Selected excerpt
start
Running a kubeflow pipeline on google vertex

Posted on Mar 21, 2023

This blog post will go over how to build and run your very first kubeflow pipeline (kfp). In short, Kubeflow Pipelines is a platform for building and deploying portable, scalable machine learning (ML) workflows based on Docker containers.

There are a lot of possibilities to run the pipelines, but in this series, we will use gcp vertex pipelines. Vertex will be the runner, but the pipelines will follow the kubeflow conventions meaning you can run them on whatever platform at hand or host kubeflow on your own Kubernetes cluster.

This is the first in a series of kubeflow posts and will showcase the basis; the focus is not on ML but rather how to use it. The following ones will focus more on machine learning concepts and MLOps.

Creating a basic kubeflow pipeline

First, we need to install some packages and set up Python. If you want, you can clone the repo, start the dev-container, and you can skip this step. We highly recommend this instead of spending time on your environment, as we will only cover it briefly here.

First, you need to install python:3.10, which we use in this tutorial.

Install the following packages and versions

    pandas==1.5.3
    kfp==2.0.0b13
    ipykernel
    google-cloud-aiplatform==1.23.0
    python-dotenv==1.0.0
    black 
    black[jupyter]

Most of the code will happen in a Jupyter notebook, so you also need to install Jupyter.

Setting up you gcp enviroment

The code below can be found here and the the notebook to use is first_kubeflow_pipelines.ipnyb

Create a new gcp project and add a billing account (There will be close to 0 costs here, but you need to enable it to use vertex)
Enable the following APIs; if you want to read more, you can find the information here

Compute Engine API
Vertex AI API
Cloud Storage

Create a service account with vertex AI access; an ugly way that works is to create an account that has owner access.
end
Available data
start
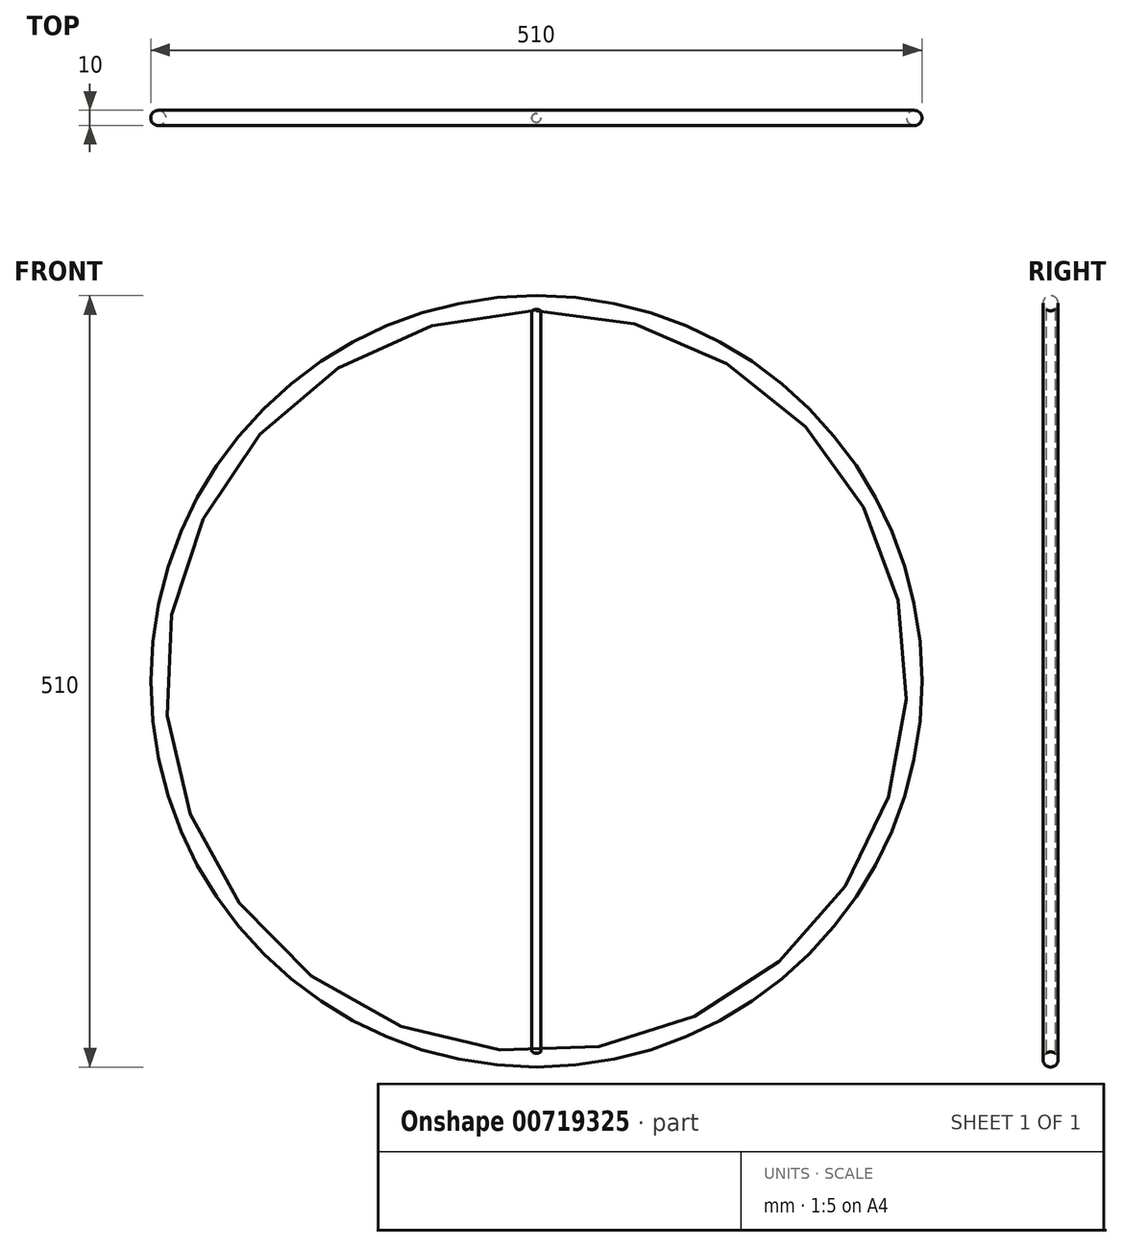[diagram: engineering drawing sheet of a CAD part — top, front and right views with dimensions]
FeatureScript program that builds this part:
end
Stated exercise 1
Duplicate everything in the Kubeflow pipeline post from "Creating a basic" down to "it briefly here.".
Stated exercise 2
In the Kubeflow pipeline post, which Python version does the tutorial use?
Stated exercise 3
Resume the post on running a Kubeflow pipeline on Google Vertex from where it stops.

Result 1
Creating a basic kubeflow pipeline

First, we need to install some packages and set up Python. If you want, you can clone the repo, start the dev-container, and you can skip this step. We highly recommend this instead of spending time on your environment, as we will only cover it briefly here.

Result 2
Python 3.10.

Result 3
Ok, now it is time to start coding; the first step is to create an .env file and add the service account, the bucket name, and the gcp project

    gcp_project=example-project
    gcp_service_account=example-service-account@example-service-account.iam.gserviceaccount.com
    bucket=gs://example-bucket

The first step is to import the needed functions and see if we have access to list all previous run pipelines in vertex.

%load_ext autoreload
%autoreload 2
import kfp.dsl as dsl
import os
from dotenv import load_dotenv
from kfp.v2.dsl import Output, component, InputPath, HTML, Input, Dataset
from kfp.v2 import compiler
from google.cloud import aiplatform as aip

#loading enviroment variables from the .env file
load_dotenv()
bucket = os.getenv("bucket")
gcp_project = os.getenv("gcp_project")
gcp_service_account = os.getenv("gcp_service_account")

aip.init(
    project=gcp_project,
    location="europe-west1",
)
all_piplines = aip.PipelineJob.list()
all_piplines

This should list all previous kfp pipelines, if your following this blog post it will probably be an empty list.

Lets create an super simple pipeline.

    def train_model(input: float) -> float:
        return 2.0 + input


    def ingetst_data() -> float:
        return 2.0

    # Create components for the ingestion and training functions
    ingest_data_component = component(ingetst_data)
    train_component = component(train_model)


    # Define the pipeline using the Kubeflow Pipelines SDK
    @dsl.pipeline(
        name="ltv-train",
    )
    def add_pipeline():
        # Instantiate the ingest_data_component and store its output
        ingest_data = ingest_data_component()
        
        # Instantiate the train_component, passing the output from the ingest_data_component
        train_model = train_component(input=ingest_data.output)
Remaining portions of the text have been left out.